My fellow adventurer was Dave Landreth. When we met up at the junction of Trout Branch and Walker Camp Prong, we saw that water levels in the stream were very low.

Dave finds it easy to negotiate the nearly dry streambed. Notice how the little pool at right is deep blue, while everything else is green.
I apologize for the poor quality of images in shady places. I need to learn how to adjust the settings of my new camera for these kinds of scenes. The photo below is subpar, but I include it because I want you to get an idea—even if just a hint—of how beautiful some of the pools are. This one had a little cascade running down to it.
As we got out of the main valley and started climbing more steeply, we encountered a series of sandstone shelves, each one in the range of five to ten feet high, a sort of repeated geological theme. Both sides of the stream channel were generally bounded by dense rhodo, so that you needed to find a way to get up these smooth ledges. I nearly always decline the offer of a hand up, but in one spot Dave hoisted me up a difficult spot and saved me a lot of trouble bypassing the ledge. Some of the ledges sported a fur coat of moss.
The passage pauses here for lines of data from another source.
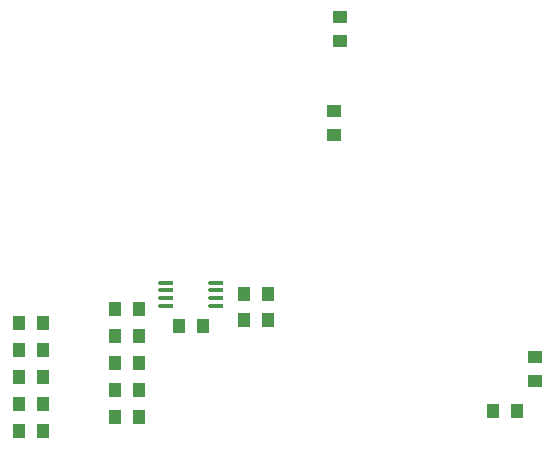
<source format=gtp>
G04 Layer_Color=8421504*
%FSLAX25Y25*%
%MOIN*%
G70*
G01*
G75*
%ADD10R,0.05000X0.04000*%
%ADD11R,0.04000X0.05000*%
%ADD12O,0.05118X0.01575*%
D10*
X214000Y33000D02*
D03*
Y25000D02*
D03*
X147000Y107000D02*
D03*
Y115000D02*
D03*
X149000Y146500D02*
D03*
Y138500D02*
D03*
D11*
X74000Y13000D02*
D03*
X82000D02*
D03*
X74000Y22000D02*
D03*
X82000D02*
D03*
Y49000D02*
D03*
X74000D02*
D03*
X82000Y40000D02*
D03*
X74000D02*
D03*
X50200Y8500D02*
D03*
X42200D02*
D03*
X50200Y17500D02*
D03*
X42200D02*
D03*
X50250Y26500D02*
D03*
X42250D02*
D03*
X50250Y35500D02*
D03*
X42250D02*
D03*
X50250Y44500D02*
D03*
X42250D02*
D03*
X208000Y15000D02*
D03*
X200000D02*
D03*
X74000Y31000D02*
D03*
X82000D02*
D03*
X95500Y43500D02*
D03*
X103500D02*
D03*
X125000Y45500D02*
D03*
X117000D02*
D03*
X125000Y54000D02*
D03*
X117000D02*
D03*
D12*
X107768Y50161D02*
D03*
Y52720D02*
D03*
Y55279D02*
D03*
Y57839D02*
D03*
X91232Y50161D02*
D03*
Y52720D02*
D03*
Y55279D02*
D03*
Y57839D02*
D03*
M02*

</source>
These kinds of places are somehow deeply restorative, their value intensified by the difficulty involved in reaching them.
We reached the sunnier spaces of the upper slope.
This route does not feature the slide climbing of the next fork over, but we encountered sections of rock—now changing over to Anakeesta—alternating with forest floor. The streambed still carried some water.
As we approached the ridgecrest, we encountered grassy spots mixed in with rhodo and rock slabs.
We climbed through some blowdown, but it wasn’t severe.
We intersected the ridge a bit east of the saddle between West Point and the Alum Cave trail, and followed the fairly clear manway over to the trail. Then it was up to the Lodge for some basking in the sun. It was an utterly gorgeous fall day, when the sunshine beams down benevolently and the world seems to shine.